Expressive modernist language operated symbolically, it assumed the possibility of encoding the "real" as an unmediated totality within which human identity was centrally placed as the source of vision, as the point from which vision emanates. Upon this opposition between an ideal real and an ideal subject there devolved a whole array of paired oppositions; the ephemeral and the concrete, the transcendent and particular, spiritual and sensual, abstract and figurative, depth and surface, form and content, meaning and style, and so forth. Oppositions that artists and philosophers were expected to explore dialectically; creating in this process a unifying vision, a representation or synthesis of the fragments that make up existence.

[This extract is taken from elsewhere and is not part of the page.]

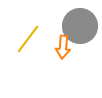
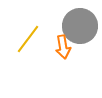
orange arrow: rotated 15 degrees counterclockwise
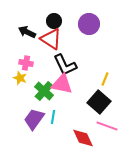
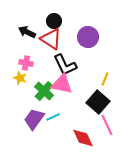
purple circle: moved 1 px left, 13 px down
black square: moved 1 px left
cyan line: rotated 56 degrees clockwise
pink line: moved 1 px up; rotated 45 degrees clockwise
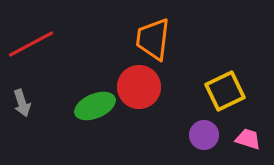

Blau limits himself to the classical technology of oil on canvas so that he can retraverse the dialectical terrain of critical modernist practices. The world he depicts is an infinitely differentiated, "mediatized" world of displacement and metonymies, in which the task of the artist is not to create visual paradigms so much as find a language for acknowledging the impossibility of such creations. This is not a nostalgic project but a quixotic one, that Blau's work shows as both humourous and painful.
The strategies Blau employs in a canvas entitled Eyeballing exemplify the duplicity of his approach. In this canvas Blau brings together two motifs that recur throughout much of his work, a disgorged eyeball and a television.